山崎製パン「薄皮シリーズ」5⇒4個に変えて売上1割アップ。“時代に合わせた”商品開発の裏側「1日100種類パンを食べたことも」
日刊SPA! / 2025年1月17日 8時52分
でも、その節約っていうのは安ければいいとは違くて。多少値段を出しても“食べ応え”のあるものは売れている。“コスパが良い”という感覚に近いのではないかと思っています」
◆“コスパの良さ”を維持するための企業努力
ただし、“コスパが良い”パンを作るためには、同時に原材料の高騰にも真摯に向き合い、企業側の製品の品質管理とリソース管理の徹底は必要不可欠だ。

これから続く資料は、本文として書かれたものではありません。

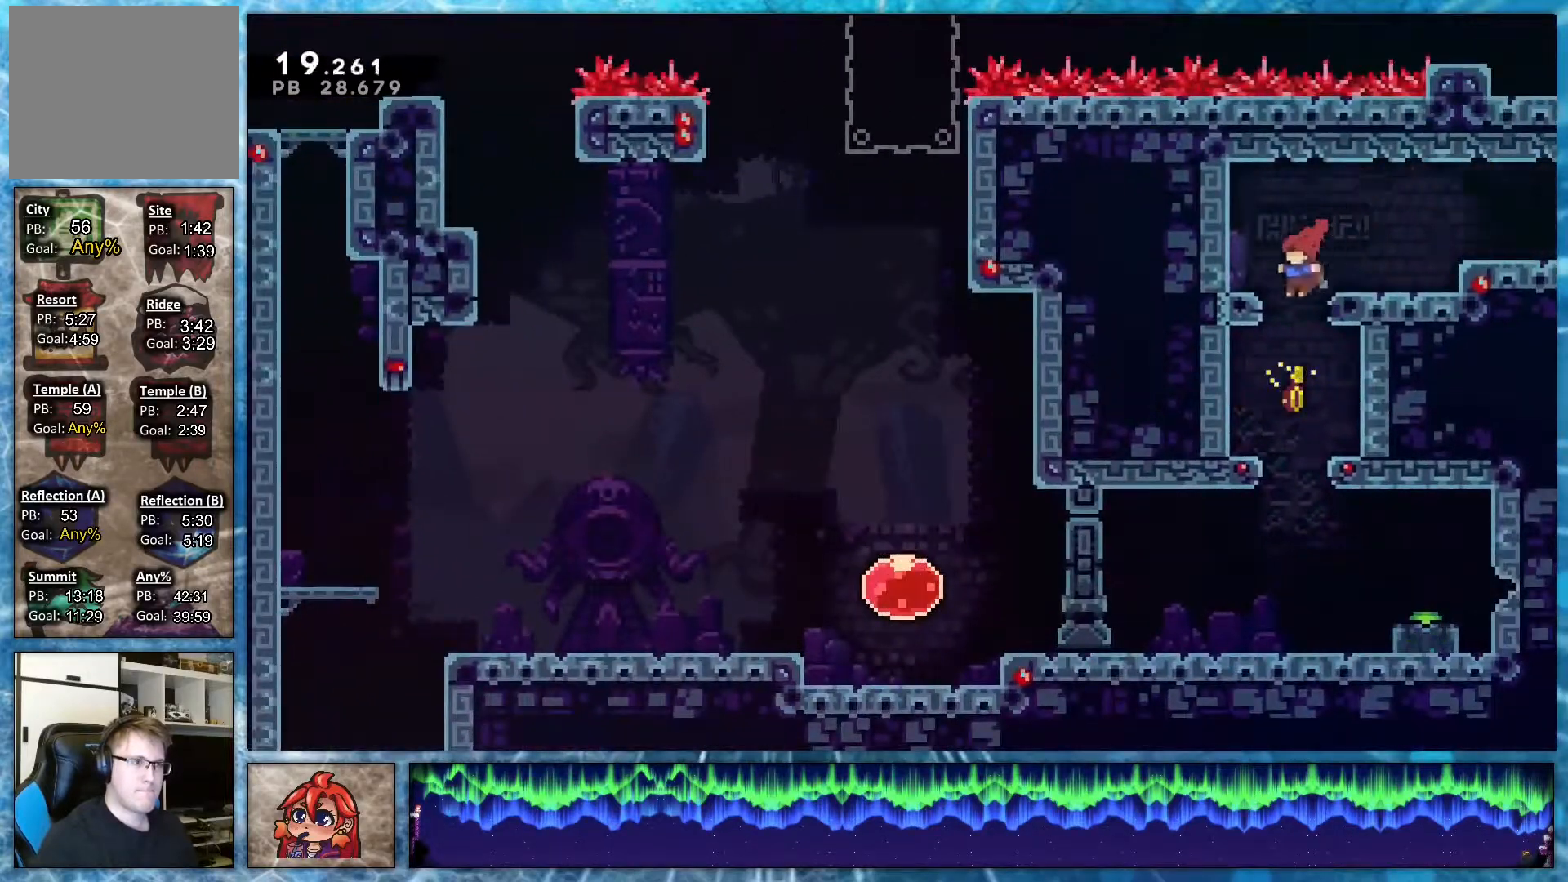
{"buttons": ["R1", "DPAD_DOWN", "DPAD_LEFT"], "events": [[283, "R2", "down"], [417, "R2", "up"], [433, "DPAD_RIGHT", "up"], [467, "R1", "down"], [483, "DPAD_LEFT", "down"]]}
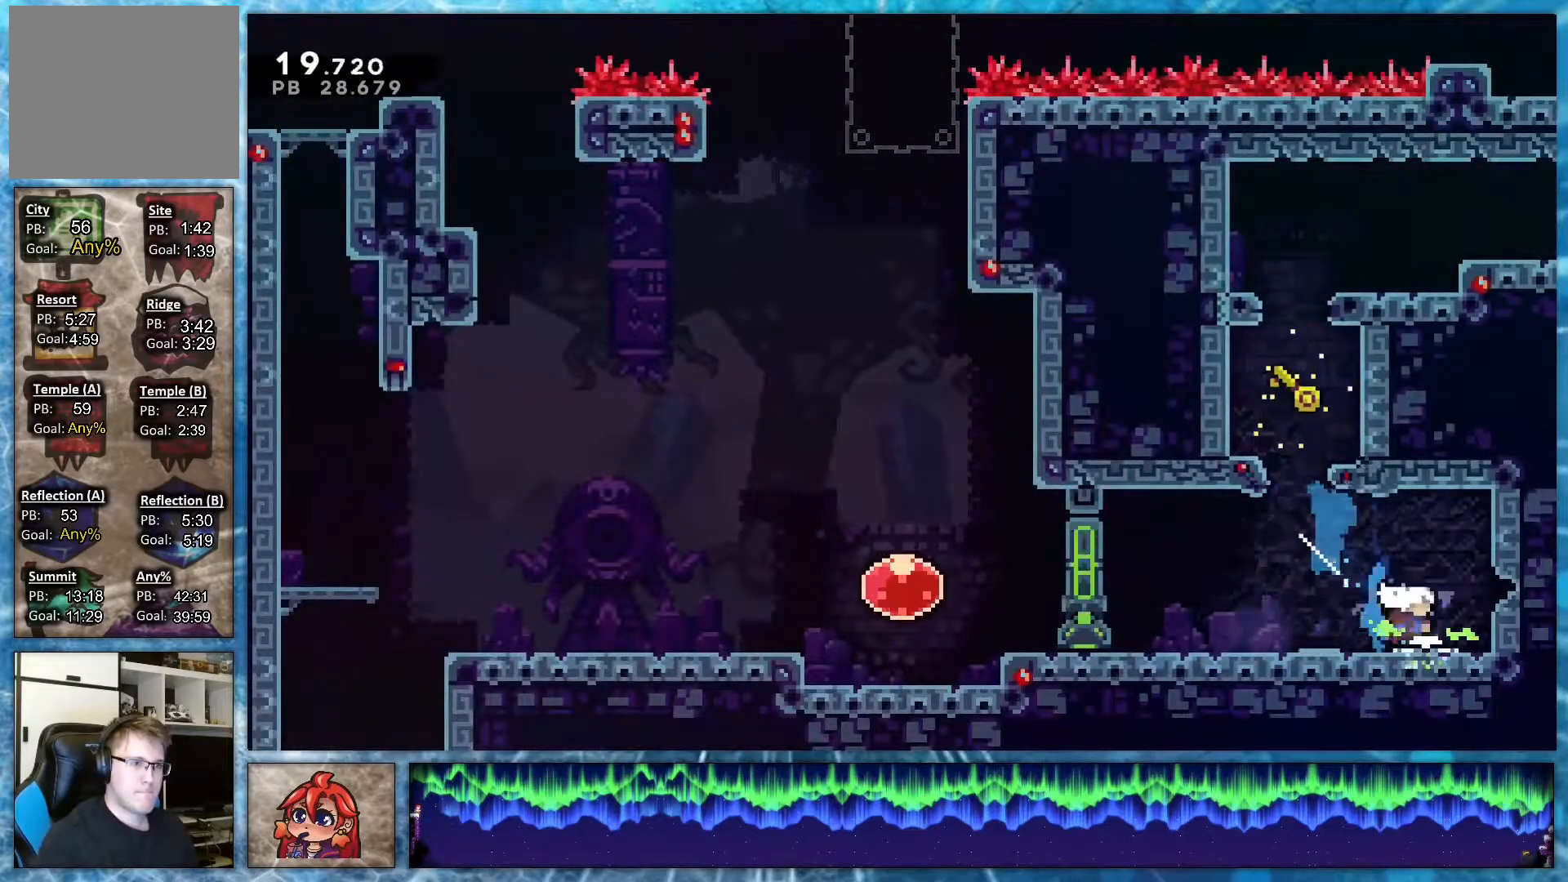
{"buttons": ["DPAD_LEFT"], "events": [[33, "R2", "down"], [117, "R1", "up"], [167, "DPAD_DOWN", "up"], [183, "R2", "up"], [233, "R1", "down"], [317, "R2", "down"], [383, "R1", "up"], [483, "R2", "up"]]}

「種数が多くなりすぎると手間がかかってしまうので、売れないものは数を減らす。できる限り価格維持をしながらも、品質は絶対に落とさないように努力する。
また同時に、今は満足感を維持する必要があります。いかに商品価値を担保して、お客様の期待に応えられるような商品を作れるかということは常に考えているところですね」
◆2025年の新作は「ツナ」。誕生の裏側と今後の期待
月間で大体60〜70品ほどの新商品を発売するヤマザキ。マーケティング部長の早川さんは、1週間で数百種類、多い日にはなんと「1日で100種類」も食べるのだとか。
ミニパンを5から4個に変更した2023年、惣菜パンシリーズを生んだ2024年。では、2025年は一体どんな企画を考えているのだろうか。
「2025年1月1日からは、惣菜シリーズ次なる味『薄皮ツナマヨネーズ』発売しています。新しい定番商品になりうる総菜シリーズを作ろうと思い、たまご味の2倍の時間をかけて開発しました。
味の選択肢はただ一つ、最初からツナマヨと決めていました。なぜならツナマヨも、たまご味に並ぶ、ランチパックで永遠不滅の味だからですね」
◆時代によって需要は変化していく
さらに2024年に発売した「薄皮たまごぱん」においても、中身の「たまご感」をアップデートしてリニューアルする予定だ。来年以降も惣菜パンには期待をしているのだそう。
「時代に合わせて、パンの生地や中身のリニューアルは常に行っています。振り返ると私が子供の頃は、朝から菓子パンを食べるなんて考えられませんでした。だけど今では普通ですよね。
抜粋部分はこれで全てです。